This topic describes how to create a metadata crawling task by using the wizard. After you create a metadata crawling task, the metadata (one or more tables) is automatically created and updated in DLA for the data files stored on OSS in a single run. In addition, the metadata crawling task can automatically explore data fields and field types, map directories to partitions, detect new columns and partitions, and split files into tables.
- Go to the Metadata crawling page.
- On the Metadata crawling page, click the Go To The Wizard button.
- On the left of the Metadata crawling page, specify the directory in which the OSS data you want to crawl is located.
- On the right of the Metadata crawling page, specify the parameters listed in the following table as prompted.
Parameter Description Format parser The default value of this parameter is Automatic parsing. This indicates that all built-in parsers are called in sequence. You can also specify a parser for a specific file type such as JSON, Apache Parquet, Apache Avro, ORC, or CSV. Crawling frequency You can set this parameter to schedule metadata crawling tasks as needed. Schema Name The name of the schema, which refers to the name of the database mapped to DLA. After a crawling task is created, a new schema is automatically created for this task. Configuration options (optional) The advanced custom options, including How to handle table updates when the fields of the file under the oss Directory Change and How to handle table updates when oss objects are deleted.
- After you configure the preceding parameters, click Create to create a metadata crawling task.
Note After a metadata crawling task is created, DLA automatically runs the crawling task at specified intervals. You can also run the task on the Task List tab to synchronize data immediately.
- After the task starts to run, the running status of the task instance is displayed on the Instance List tab. On the Task List tab, you can also view the task status and modify task configurations. In addition, you can go to the SQL window of DLA for quick data query.
- Generate a table name during metadata crawling
The names of tables are automatically generated during metadata crawling. The names of tables stored in the directory for saving metadata management schema must comply with the following rules:
- By default, the name of the last-level directory is used as the table name for OSS data files.
- The table name can contain letters, numbers, and underscores (_).
- The table name can contain a maximum of 128 characters. If the name length limit is reached, the crawler truncates the generated name.
- If a duplicate name is generated, the .MD5 extension is appended to the name during metadata crawling.
- Create partitions during metadata crawling
If the crawling task detects multiple OSS directory files during file scanning, the task determines the root directory of the table in the directory structure and determines the directories that are used as the table partitions.The table name is based on the prefix of its parent directory or the directory name. In the following figure, the two directories under a directory level have almost the same directory structure and file formats. In this situation, the crawler creates a partitioned table.

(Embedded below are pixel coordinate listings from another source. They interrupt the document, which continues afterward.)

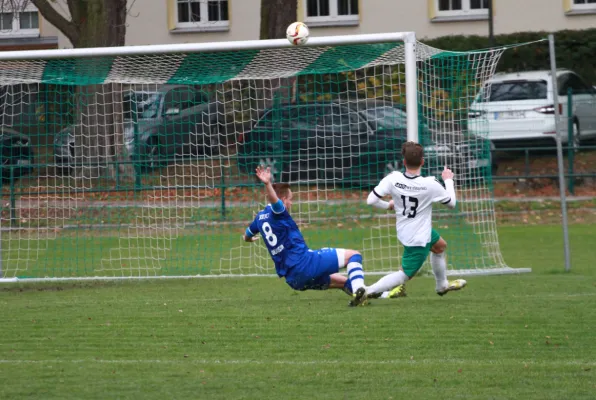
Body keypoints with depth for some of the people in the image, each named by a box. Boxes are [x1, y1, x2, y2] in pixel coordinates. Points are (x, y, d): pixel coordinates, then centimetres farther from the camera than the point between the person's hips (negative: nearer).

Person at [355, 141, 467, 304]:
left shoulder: (393, 179, -17)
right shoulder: (431, 184, -24)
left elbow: (371, 200, -16)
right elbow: (451, 203, -7)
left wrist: (388, 205, 5)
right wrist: (448, 180, 10)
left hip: (404, 232, 7)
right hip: (420, 239, -7)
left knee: (440, 245, 32)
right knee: (405, 274, 1)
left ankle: (442, 285, 51)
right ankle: (367, 292, -14)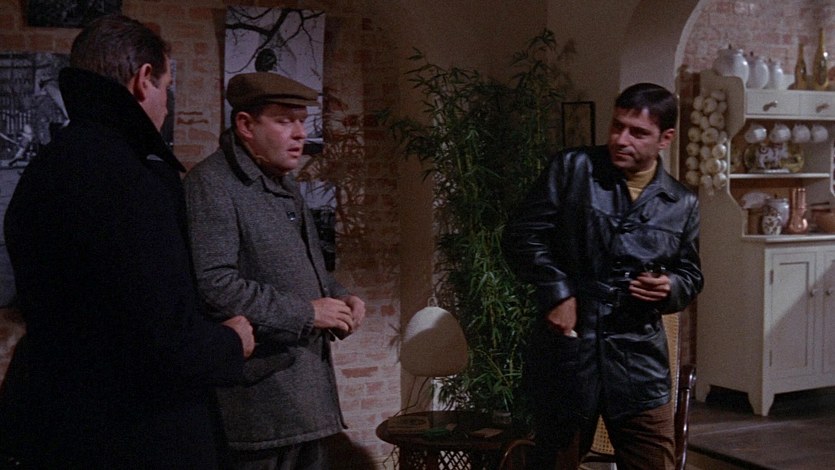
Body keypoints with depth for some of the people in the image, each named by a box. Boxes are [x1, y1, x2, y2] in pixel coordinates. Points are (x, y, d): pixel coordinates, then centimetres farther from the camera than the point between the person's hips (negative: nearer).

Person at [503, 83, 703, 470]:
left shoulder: (682, 205, 8)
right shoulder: (571, 169, -1)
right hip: (565, 349, -2)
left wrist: (671, 288, -6)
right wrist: (556, 292, -11)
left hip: (638, 358, 2)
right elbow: (522, 235, -2)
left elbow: (690, 276, 18)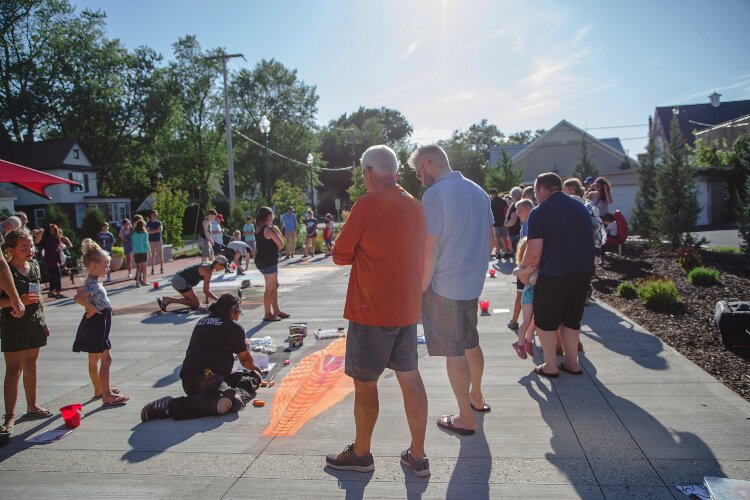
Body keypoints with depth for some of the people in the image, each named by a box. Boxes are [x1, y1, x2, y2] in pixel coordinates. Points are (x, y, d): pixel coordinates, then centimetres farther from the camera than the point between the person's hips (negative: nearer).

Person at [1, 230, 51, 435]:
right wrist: (19, 300, -27)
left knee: (31, 364, 16)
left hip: (34, 324, 7)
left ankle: (32, 406, 28)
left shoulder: (35, 266, 8)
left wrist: (43, 322, 17)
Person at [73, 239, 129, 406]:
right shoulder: (93, 284, -21)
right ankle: (107, 395, -6)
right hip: (96, 325, -11)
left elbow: (80, 290, 29)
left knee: (94, 359, 19)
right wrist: (92, 308, -24)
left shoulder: (92, 282, 10)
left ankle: (99, 389, 33)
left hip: (98, 326, 11)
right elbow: (78, 298, -36)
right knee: (106, 359, -8)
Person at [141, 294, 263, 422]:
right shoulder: (234, 327, 5)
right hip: (209, 379, -8)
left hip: (187, 381, 9)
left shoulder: (202, 322, 26)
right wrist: (254, 368, 38)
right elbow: (245, 360, 16)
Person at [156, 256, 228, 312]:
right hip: (181, 281, -10)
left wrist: (207, 300, 17)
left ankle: (167, 300, 9)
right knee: (196, 305, -6)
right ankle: (169, 300, -11)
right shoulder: (208, 270, -17)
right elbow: (205, 290, -17)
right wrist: (218, 299, -9)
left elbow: (207, 285, 18)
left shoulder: (209, 265, 12)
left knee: (192, 301, 20)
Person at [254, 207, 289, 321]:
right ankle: (267, 314, 6)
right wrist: (277, 232, -2)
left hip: (262, 260, 10)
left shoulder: (258, 228, 12)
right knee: (269, 288, -1)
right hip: (269, 261, -10)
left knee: (275, 286, 19)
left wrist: (276, 232, 8)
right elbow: (281, 245, -14)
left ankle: (276, 310, 28)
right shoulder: (269, 229, -16)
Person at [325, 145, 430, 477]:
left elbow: (340, 255, -9)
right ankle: (418, 456, 21)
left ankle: (360, 454, 24)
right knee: (410, 378, 13)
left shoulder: (367, 205, -14)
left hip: (372, 311, -7)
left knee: (365, 383, 8)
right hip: (407, 309, 7)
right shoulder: (414, 206, 7)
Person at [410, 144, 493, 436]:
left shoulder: (434, 194, -16)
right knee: (471, 343, 24)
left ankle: (466, 419, 14)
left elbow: (430, 249, -18)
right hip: (473, 282, 8)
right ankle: (476, 398, 41)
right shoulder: (478, 191, 8)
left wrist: (421, 288, -9)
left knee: (454, 353, 3)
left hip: (444, 286, -8)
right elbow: (491, 241, 14)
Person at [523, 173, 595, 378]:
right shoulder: (581, 207, 13)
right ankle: (572, 362, 27)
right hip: (584, 271, 6)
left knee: (545, 320, 10)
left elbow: (534, 253, -14)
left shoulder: (540, 212, -8)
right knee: (571, 318, 20)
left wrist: (523, 268, 4)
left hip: (554, 274, -6)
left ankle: (551, 366, 16)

oss://bucket01/folder1/table1/partition1/fiile.txt oss://bucket01/folder1/table1/partition2/fiile.txt oss://bucket01/folder1/table2/partition3/fiile.txt oss://bucket01/folder1/table2/partition4/fiile.txt
In the following figure, the directories and file content under table1 and table2 are similar. In this situation, the crawler creates a table with two partition columns: partition_0 (the table directory) and partition_1 (the partition directory).
oss://bucket01/folder1/table1/partition1/fiile.csv oss://bucket01/folder1/table1/partition2/fiile.csv oss://bucket01/folder1/table2/partition3/fiile.json oss://bucket01/folder1/table2/partition4/fiile.json
In the preceding figure, the file formats under table1 and table2 are different. The crawler creates two tables, each with a partition key column. The partition column of table1 include partition1 and partition2. The partition column of table2 include partition3 and partition4.
If the Hive partition directory stores key-value pairs, the crawler uses key names to automatically populate the column names. Otherwise, the default names are used, such as partition_0 and partition_1.
- Format parsers supported by metadata crawling
A format parser reads the content in a data file to determine the data format of the file.DLA provides the following built-in format parsers for different file types. If you do not specify a format parser, the metadata crawling task will call built-in parsers in the sequence described in the following table.
Parser Description JSON Reads the beginning of the file to determine the file format. Parquet Reads the schema at the end of the file to determine the file format. CSV Checks the following delimiters: comma (,), vertical bar (|), tab (\t), semicolon (;), space ( ), and \u0001. ORC Reads the metadata in the file to determine the file format. AVRO Reads the schema at the beginning of the file to determine the file format.